The state-owned bank said it was ready to sell €2.6bn of “non-core” loans including the old Springboard Irish subprime mortgages and has appointed advisers Morgan Stanley to find a buyer or buyers.
Improving market conditions mean the bank – once the country’s largest mortgage lender – sees a chance to off-load loans it no longer regards as “core” to its future business.
But campaigner David Hall’s Irish Mortgage Holders’ Organisation (IMHO) said the action is being taken despite the unfulfilled promise by the Department of Finance to bring in new laws to protect consumers when mortgages were sold.
“This is a cynical exercise by PTSB/Springboard and takes advantage of the ‘heads up’ given by the Finance Department that legislation is supposedly on the way. But where is it?” asked Mr Hall, IMHO director.
“The announcement of the intention to bring in consumer protection legislation has created a flurry of activity, as now announced by PTSB, to sell mortgages ahead of the new laws being enacted,” he said.

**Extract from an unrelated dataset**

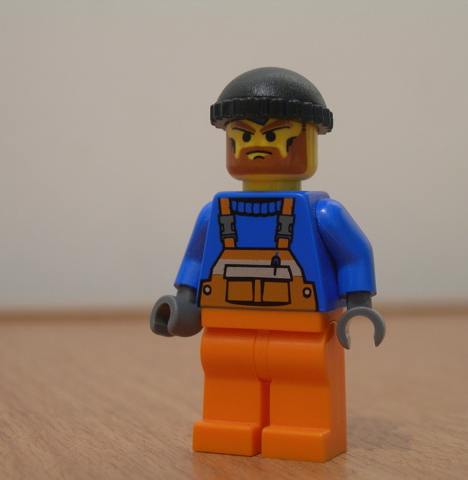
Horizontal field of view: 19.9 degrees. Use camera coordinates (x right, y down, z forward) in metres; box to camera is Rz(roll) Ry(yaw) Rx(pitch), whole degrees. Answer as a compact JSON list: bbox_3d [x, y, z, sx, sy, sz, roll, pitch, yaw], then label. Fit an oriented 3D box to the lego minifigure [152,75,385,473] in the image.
[{"bbox_3d":[0.004,0.002,0.147,0.026,0.043,0.014,1,2,24],"label":"lego minifigure"}]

The commercial loans account for the lion’s share of the two portfolios, with a so-called face value of about €2.2bn. The residential loans, which include just over 2,000 mortgages, are about €430m par value.
But the key question raised by the sale is whether the buyers of the mortgages will comply with the Central Bank’s code of conduct on mortgage arrears – a consumer protection safety net for borrowers.

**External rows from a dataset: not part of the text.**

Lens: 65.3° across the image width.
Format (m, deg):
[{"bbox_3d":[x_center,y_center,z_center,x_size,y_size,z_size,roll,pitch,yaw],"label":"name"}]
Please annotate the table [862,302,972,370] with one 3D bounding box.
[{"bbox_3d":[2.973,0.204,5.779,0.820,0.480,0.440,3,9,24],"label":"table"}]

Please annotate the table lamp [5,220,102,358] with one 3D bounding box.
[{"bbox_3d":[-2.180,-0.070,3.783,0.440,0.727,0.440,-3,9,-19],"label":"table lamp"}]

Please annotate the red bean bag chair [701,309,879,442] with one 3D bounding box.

That code can only be enforced if the buyer of the mortgage is formally regulated by the Central Bank.
The same concerns were raised when home loans linked to the former Anglo Irish Bank were sold off. The buyers in that case, international investment funds Lone Star and Oaktree Capital Management, agreed to abide by the code but face no penalties for any breach.
A Permanent TSB spokesman said all protocols and regulations would be observed.

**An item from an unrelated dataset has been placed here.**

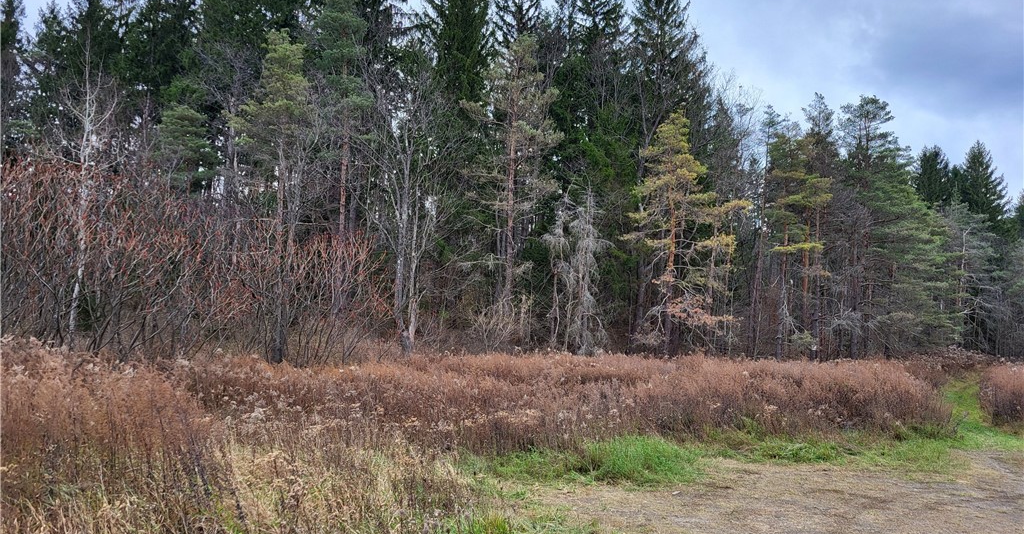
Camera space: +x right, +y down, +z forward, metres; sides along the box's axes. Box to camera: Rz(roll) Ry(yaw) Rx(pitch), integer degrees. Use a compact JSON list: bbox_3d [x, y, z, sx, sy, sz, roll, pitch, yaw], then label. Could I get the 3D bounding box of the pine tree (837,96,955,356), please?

“We are conscious of the commitment by the Minister for Finance to introduce legislation to cover this area, and given that we are at the early stages of the transaction, we don’t anticipate any issues in this area,” he said.
It is understood the sales process could take up to 12 months. Last month, the bank’s chief executive Jeremy Masding said the bank had a reasonable chance of returning to private ownership by 2016 or 2017.
It also said that its mortgage arrears had fallen 10pc from their peak last year, while impairment charges are expected to be significantly down this year on those experienced in 2012 and 2013.